Regulation 9 requires the board of directors of listed companies and market intermediaries to draw up a code of conduct to regulate, monitor and report trading by their employees or connected persons towards achieving compliance with the regulations. The Companies Act, 2013 under section 195 provides that no person including a director or key managerial person shall enter into insider trading.

Penalty for Non-compliance

A separate punishment for defying these provisions is not prescribed under the 2015 Regulations. The penalty for insider trading under Section 15G of the Securities and Exchange Board of India Act, 1992 would be applicable. The penalty shall not be less than 10 lakh rupees but may extend to 25 crore rupees or three times the amount of profits made out of insider trading, whichever is higher.
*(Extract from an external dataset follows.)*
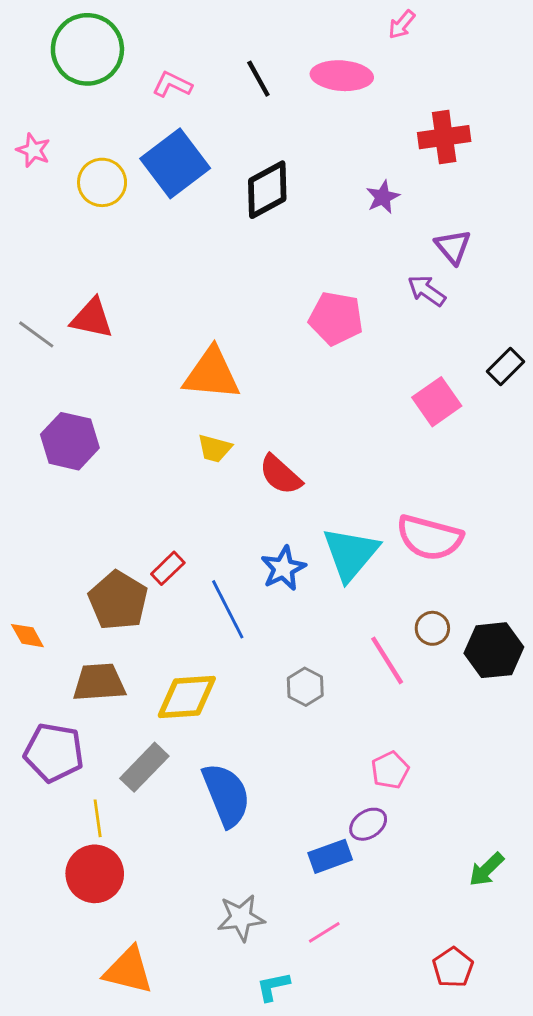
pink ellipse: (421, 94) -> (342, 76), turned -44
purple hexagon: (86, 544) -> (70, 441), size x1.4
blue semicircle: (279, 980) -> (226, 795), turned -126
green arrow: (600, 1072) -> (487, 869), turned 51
SEBI’s Informant Mechanism

SEBI, on 10 June 2019, issued the discussion paper to devise an amnesty and protection policy for informants who provide information on insider trading violation. SEBI’s whistleblower policy proposes to reward genuine whistleblowers with a monetary sum of up to 1 crore rupees. The reward shall be paid from the Investor Protection and Education Fund (IPEF). The ‘informant mechanism’ proposed by the SEBI will enable early detection of insider trading cases. It will also seek to prevent victimisation of the informant. It provides ‘near absolute confidentiality along with appropriate surveillance.’

The move comes in response to a SEBI consultation paper on ‘insider trading activities’ which recommended the institution of a process to set up timely reporting of insider trading violations. The consultations also came up with the need for a grant of reward with adequate checks and balances to incentivise such reporting. The policy would be implemented by amending the 2015 Regulations.

The salient features of the discussion paper are as follows:

1. Voluntary Information Disclosure Form: The mechanism would consist of a dedicated reporting window and a voluntary information disclosure form. The informant will have to submit the details of complete information of the act of communication of the UPSI or trading in violation of the code of conduct.

2. Office of Informant Protection (OIP): An independent office within SEBI that is separate from the investigation and inspection wings may be established to device the policy relating to the receipt of VIDF.

3. Confidentiality of the informant: The confidentiality regarding the identity of the informant and the information provided shall be protected through the OIP.

4. Reporting and Hotline: The OIP has to submit a report of its functioning on an annual basis to the SEBI board. A hotline to guide persons to file information shall also be set up.

5. Reward: The total amount of reward shall be ten percent of the monies collected but shall not exceed 1 crore rupees or such higher amount as may be specified. For instance, a reward to the tune of 1 crore rupees would be for cases where disgorgement has been 5 crore rupees or more.

6. Quantum of Reward: An interim reward not exceeding Rs 10 lakh may be given at the stage of issuance of the final order by the SEBI against the person directed to disgorge. The final reward shall be issued after collection or recovery of the monies disgorged equal at least twice the final reward.

7. Exemption under RTI: Information provided for the purpose of law enforcement is exempted  from  disclosure under  section 8(1)(g)  and  8(1)(h)  of  the  Right  to Information  Act, 

Drawbacks

The promulgated policy can be counterproductive. Firstly, it seems to resolve the issue of ‘vested and frivolous complaints’ and reward whistleblowers for voluntarily disclosing information; however, it completely excludes individuals who wish to share information anonymously. Secondly, only cases where disgorgement has been to the tune of 5 crore rupees or more shall be covered. This minimum threshold excludes majority of smaller transactions from coming within its purview. Thirdly, it discourages complainants, as the consequences of a wrong complaint are comprehensive and pernicious.

Conclusion

SEBI’s discussion paper illustrates the zeal with which SEBI desires to curb insider trading transactions and punish the offenders. However, the practical effectiveness of the policy and the orbit of its operation is yet to be seen.